Cleanup of iterators that have not been fully exhausted

299 views Asked by At

My main usage of generators is processing of rows of CSV files stored on a remote server. It allows me to have consistent interfaces of linearly processing the data stored in them.

Now, I am using paramiko in order to access an SFTP server that stores the files - and paramiko has an outstanding issue of not properly closing connections if you did not close the file itself.

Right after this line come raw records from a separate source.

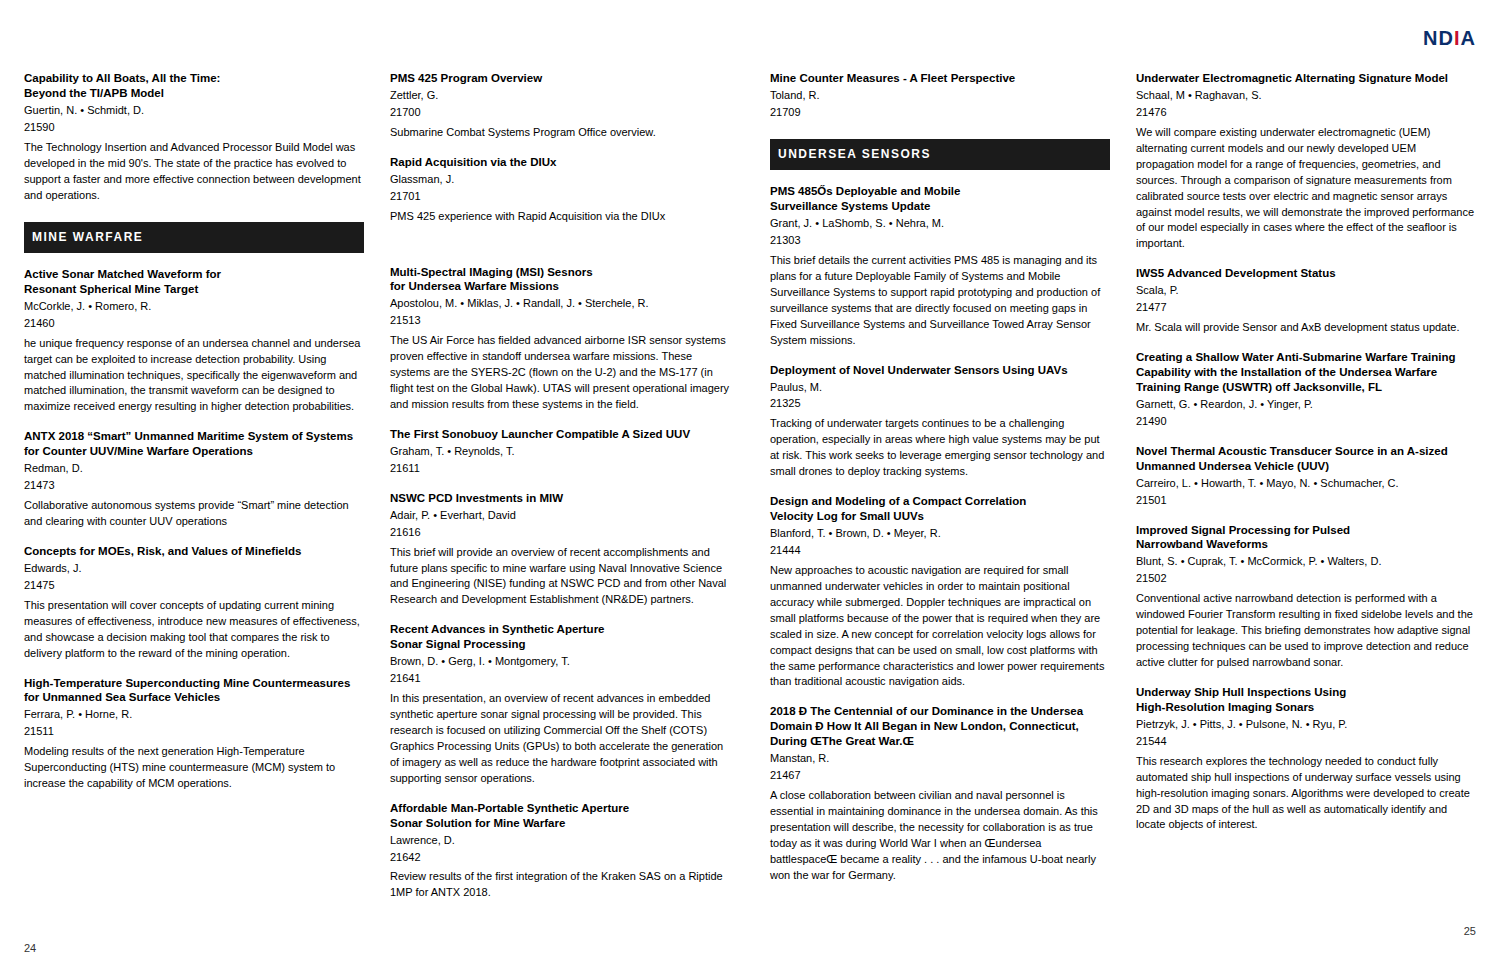Capability to All Boats, All the Time:
Beyond the TI/APB Model
Guertin, N. • Schmidt, D.
21590
The Technology Insertion and Advanced Processor Build Model was developed in the mid 90's. The state of the practice has evolved to support a faster and more effective connection between development and operations.
Mine Warfare
Active Sonar Matched Waveform for
Resonant Spherical Mine Target
McCorkle, J. • Romero, R.
21460
he unique frequency response of an undersea channel and undersea target can be exploited to increase detection probability. Using matched illumination techniques, specifically the eigenwaveform and matched illumination, the transmit waveform can be designed to maximize received energy resulting in higher detection probabilities.
ANTX 2018 “Smart” Unmanned Maritime System of Systems for Counter UUV/Mine Warfare Operations
Redman, D.
21473
Collaborative autonomous systems provide “Smart” mine detection and clearing with counter UUV operations
Concepts for MOEs, Risk, and Values of Minefields
Edwards, J.
21475
This presentation will cover concepts of updating current mining measures of effectiveness, introduce new measures of effectiveness, and showcase a decision making tool that compares the risk to delivery platform to the reward of the mining operation.
High-Temperature Superconducting Mine Countermeasures for Unmanned Sea Surface Vehicles
Ferrara, P. • Horne, R.
21511
Modeling results of the next generation High-Temperature Superconducting (HTS) mine countermeasure (MCM) system to increase the capability of MCM operations.
PMS 425 Program Overview
Zettler, G.
21700
Submarine Combat Systems Program Office overview.
Rapid Acquisition via the DIUx
Glassman, J.
21701
PMS 425 experience with Rapid Acquisition via the DIUx
Multi-Spectral IMaging (MSI) Sesnors
for Undersea Warfare Missions
Apostolou, M. • Miklas, J. • Randall, J. • Sterchele, R.
21513
The US Air Force has fielded advanced airborne ISR sensor systems proven effective in standoff undersea warfare missions. These systems are the SYERS-2C (flown on the U-2) and the MS-177 (in flight test on the Global Hawk). UTAS will present operational imagery and mission results from these systems in the field.
The First Sonobuoy Launcher Compatible A Sized UUV
Graham, T. • Reynolds, T.
21611
NSWC PCD Investments in MIW
Adair, P. • Everhart, David
21616
This brief will provide an overview of recent accomplishments and future plans specific to mine warfare using Naval Innovative Science and Engineering (NISE) funding at NSWC PCD and from other Naval Research and Development Establishment (NR&DE) partners.
Recent Advances in Synthetic Aperture
Sonar Signal Processing
Brown, D. • Gerg, I. • Montgomery, T.
21641
In this presentation, an overview of recent advances in embedded synthetic aperture sonar signal processing will be provided. This research is focused on utilizing Commercial Off the Shelf (COTS) Graphics Processing Units (GPUs) to both accelerate the generation of imagery as well as reduce the hardware footprint associated with supporting sensor operations.
Affordable Man-Portable Synthetic Aperture
Sonar Solution for Mine Warfare
Lawrence, D.
21642
Review results of the first integration of the Kraken SAS on a Riptide 1MP for ANTX 2018.
24
NDIA
Mine Counter Measures - A Fleet Perspective
Toland, R.
21709
Undersea Sensors
PMS 485Ős Deployable and Mobile
Surveillance Systems Update
Grant, J. • LaShomb, S. • Nehra, M.
21303
This brief details the current activities PMS 485 is managing and its plans for a future Deployable Family of Systems and Mobile Surveillance Systems to support rapid prototyping and production of surveillance systems that are directly focused on meeting gaps in Fixed Surveillance Systems and Surveillance Towed Array Sensor System missions.
Deployment of Novel Underwater Sensors Using UAVs
Paulus, M.
21325
Tracking of underwater targets continues to be a challenging operation, especially in areas where high value systems may be put at risk. This work seeks to leverage emerging sensor technology and small drones to deploy tracking systems.
Design and Modeling of a Compact Correlation
Velocity Log for Small UUVs
Blanford, T. • Brown, D. • Meyer, R.
21444
New approaches to acoustic navigation are required for small unmanned underwater vehicles in order to maintain positional accuracy while submerged. Doppler techniques are impractical on small platforms because of the power that is required when they are scaled in size. A new concept for correlation velocity logs allows for compact designs that can be used on small, low cost platforms with the same performance characteristics and lower power requirements than traditional acoustic navigation aids.
2018 Đ The Centennial of our Dominance in the Undersea Domain Đ How It All Began in New London, Connecticut, During ŒThe Great War.Œ
Manstan, R.
21467
A close collaboration between civilian and naval personnel is essential in maintaining dominance in the undersea domain. As this presentation will describe, the necessity for collaboration is as true today as it was during World War I when an Œundersea battlespaceŒ became a reality . . . and the infamous U-boat nearly won the war for Germany.
Underwater Electromagnetic Alternating Signature Model
Schaal, M • Raghavan, S.
21476
We will compare existing underwater electromagnetic (UEM) alternating current models and our newly developed UEM propagation model for a range of frequencies, geometries, and sources. Through a comparison of signature measurements from calibrated source tests over electric and magnetic sensor arrays against model results, we will demonstrate the improved performance of our model especially in cases where the effect of the seafloor is important.
IWS5 Advanced Development Status
Scala, P.
21477
Mr. Scala will provide Sensor and AxB development status update.
Creating a Shallow Water Anti-Submarine Warfare Training Capability with the Installation of the Undersea Warfare Training Range (USWTR) off Jacksonville, FL
Garnett, G. • Reardon, J. • Yinger, P.
21490
Novel Thermal Acoustic Transducer Source in an A-sized Unmanned Undersea Vehicle (UUV)
Carreiro, L. • Howarth, T. • Mayo, N. • Schumacher, C.
21501
Improved Signal Processing for Pulsed
Narrowband Waveforms
Blunt, S. • Cuprak, T. • McCormick, P. • Walters, D.
21502
Conventional active narrowband detection is performed with a windowed Fourier Transform resulting in fixed sidelobe levels and the potential for leakage. This briefing demonstrates how adaptive signal processing techniques can be used to improve detection and reduce active clutter for pulsed narrowband sonar.
Underway Ship Hull Inspections Using
High-Resolution Imaging Sonars
Pietrzyk, J. • Pitts, J. • Pulsone, N. • Ryu, P.
21544
This research explores the technology needed to conduct fully automated ship hull inspections of underway surface vessels using high-resolution imaging sonars. Algorithms were developed to create 2D and 3D maps of the hull as well as automatically identify and locate objects of interest.
25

I've got a simple interface of accessing a single file on the sftp (this is obviously a pseudocode - I am omitting the connection error handling code and so on).

 def sftp_read_file(filename):
       with paramiko.open(filename) as file_obj:
          for item in csv.reader(file_obj):
               yield item

 def csv_append_column(iter_obj, col_name, col_val):
     # header
     yield next(iter_obj) + (col_name, )
     for item in iter_obj:
         yield item + (col_val, )

Let's say I would like to test a set of transformations done to the file by running the script for a limited amount of rows:

def main():
    for i, item in enumerate(csv_append_column(sftp_read_file('sftp://...'), 'A', 'B')):
        print(item)
        if i > 0 and i % 100 == 0:
            break

The script will exit, but the interpreter will never terminate without SIGINT. What are my possible solutions?

1

There are 1 answers

0
2ps On

This isn’t the most elegant solution, but maybe we could build off @tadhg-mcdonald-jensen’s suggestion by wrapping the generator in an object:

class Stoppable(object):
    def __init__(self, fn):
        self.generator = fn

    def __enter__(self):
        return self.generator

    def __exit__(self, type_, value, traceback):
        self.generator.close()

And then use it like this:

def main():
    with Stoppable(sftp_read_file('sftp://...')) as reader:
        for i, item in enumerate(csv_append_column(reader, 'A', 'B')):
            print(item)
            if i > 0 and i % 100 == 0:
                break   

Alternatively, we can just wrap the generator itself if we aren't using the generator methodology for streaming:

def stopit(fn):
    rg = [ x for x in fn ]
    for x in rg:
        yield x

Now we can call it like:

def main():
    for i, item in enumerate(csv_append_column(stopit(sftp_read_file('...')), 'A', 'B')):
        print(item)
        if i > 0 and i % 100 == 0:
            break   

This will make sure the with block exits and paramiko closes the sftp connection but comes at the expense of reading all of the lines into memory at once.